ABSTRACT Gramicidin S (GS) is a nonribosomally synthesized decapeptide from Aneurinibacillus migulanus . Its pronounced antibiotic activity is attributed to amphiphilic structure and enables GS interaction with bacterial membranes. Despite its medical use for over 70 years, the peptide-lipid interactions of GS and its molecular mechanism of action are still not fully understood. Therefore, a comprehensive structural analysis of isotope-labeled GS needs to be performed in its biologically relevant membrane-bound state, using advanced solid-state nuclear magnetic resonance (NMR) spectroscopy. Here, we describe an efficient method for producing the uniformly 13 C/ 15 N-labeled peptide in a minimal medium supplemented by selected amino acids. As GS is an intracellular product of A. migulanus , we characterized the producer strain DSM 5759 (rough-convex phenotype) and examined its biosynthetic activity in terms of absolute and biomass-dependent peptide accumulation.
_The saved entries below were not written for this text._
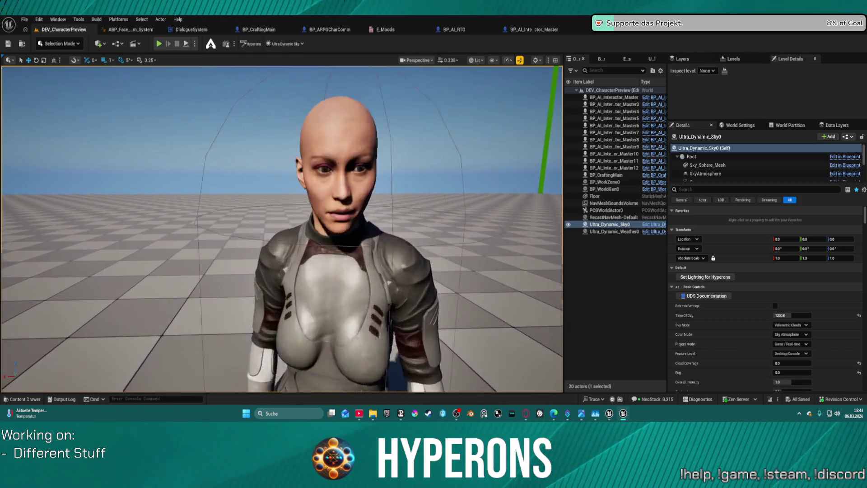
{"action": "key", "text": "e"}
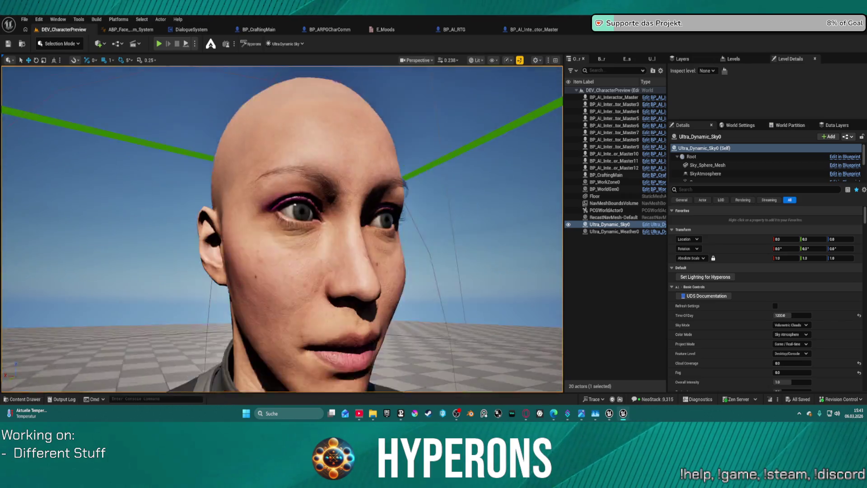
{"action": "key", "text": "s"}
{"action": "scroll", "coordinate": [282, 229], "scroll_direction": "down", "scroll_amount": 2}
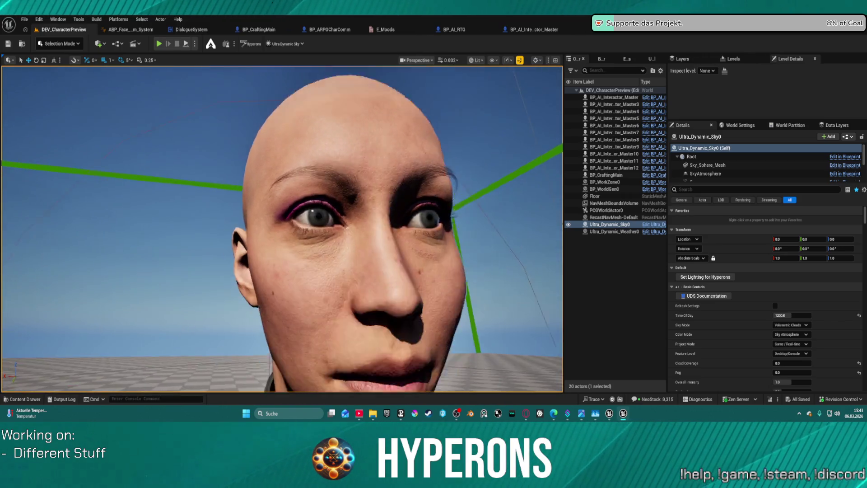
{"action": "key", "text": "s"}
We found that the addition of either arginine or ornithine increases the yield only at very high supplementing concentrations (1% and 0.4%, respectively) of these expensive 13 C/ 15 N-labeled amino acids. The most cost-effective production of 13 C/ 15 N-GS, giving up to 90 mg per gram of dry cell weight, was achieved in a minimal medium containing 1% 13 C-glycerol and 0.5% 15 N-ammonium sulfate, supplemented with only 0.025% of 13 C/ 15 N-phenylalanine. The 100% efficiency of labeling is corroborated by mass spectrometry and preliminary solid-state NMR structure analysis of the labeled peptide in the membrane-bound state.